Concluo senhor presidente, solicitando ao presidente da República a imediata transferência dos restos mortais recolhidos na região do Araguaia para ambiente adequado, bem como a imediata análise física do corpo X-2, com o chamamento de familiares, em especial dos de Bérgson Gurjão Farias, de companheiros seus do Ceará e da região da guerrilha, testemunhas que são de seus detalhes físicos, como o braço fraturado, entre outros, tão bem referidos pelo perito Domingos Tocchetto em seu relatório. Requeiro ainda a apuração, por parte do Ministério Público e do Judiciário, responsável pela sentença da juíza Solange Salgado, das razões que levaram a esse descaso com a vida de nossos conterrâneos, com a dor de seus familiares e amigos, com a história ocorrida em território que abrange três estados do país, com as seqüelas vividas pela população, com a memória guardada por seus moradores que, embora tenham vivido o terror das trevas durante mais de quatro anos, e as seqüelas de sofrimento por mais de três décadas, nunca se esquivaram de narrar a amizade e a convivência com a quase totalidade dos guerrilheiros.

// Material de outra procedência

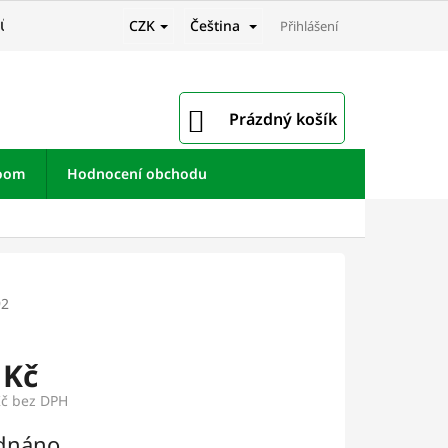
CZK
Čeština
JŮ
Přihlášení
NÁKUPNÍ
Prázdný košík
KOŠÍK
room
Hodnocení obchodu
92
 Kč
Kč bez DPH
dnáno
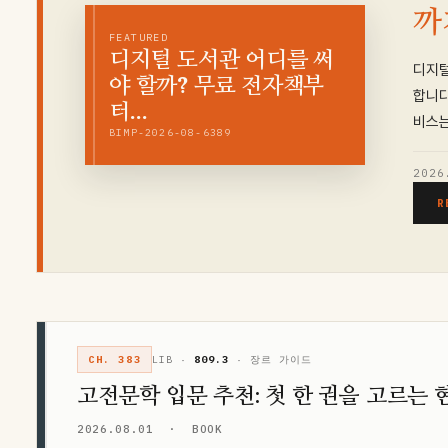
까
FEATURED
디지털 도서관 어디를 써
디지털
야 할까? 무료 전자책부
합니다
터…
비스는
BIMP-2026-08-6389
2026
R
CH. 383
LIB ·
809.3
· 장르 가이드
고전문학 입문 추천: 첫 한 권을 고르는
2026.08.01
·
BOOK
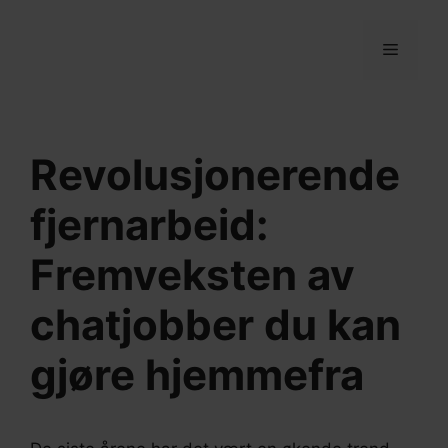
Hopp
til
MENY
innhold
Revolusjonerende
fjernarbeid:
Fremveksten av
chatjobber du kan
gjøre hjemmefra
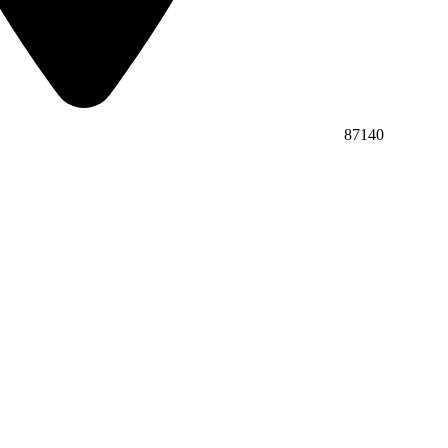
87140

Um desses guerrilheiros é Bérgson, o Jorge, chefe do grupo Esperancinha do destacamento C, liderado por Paulo Rodrigues.
Sua mãe, Luiza, aos 94 anos, vive em Fortaleza. Em nome dela, de outras mães, parentes e amigos que há mais de trinta anos aguardam notícias oficiais sobre seus entes queridos, peço a imediata análise, em local conhecido, por peritos respeitados, e com acompanhamento da sociedade.
Para a agilização dessas ações, sugiro as indicações constantes neste parecer que tenho em mãos, com o acréscimo da participação de peritos da Universidade Federal do Ceará, onde Bérgson estudou química e foi popular à sua época, do Dr. Simão, do IML cearense, do Dr. Jorge, chefe do Centro cirúrgico Dr. João Carlos Haas Sobrinho, do Hospital Municipal de Porto Franco-MA (primeiros médicos legistas a colaborarem com a avaliação dos documentos relativos ao corpo X2) e da Universidade Federal do Tocantins, estado da cidade de Xambioá.
O Brasil tem que resgatar esta dívida com a história. E mais, dívida com as famílias, pois, estamos falando de seres humanos, guerrilheiros, civis da região.
Estamos tratando, presidente, nobres deputados, de direitos humanos, de resgate da verdade e da história. É uma questão de dignidade.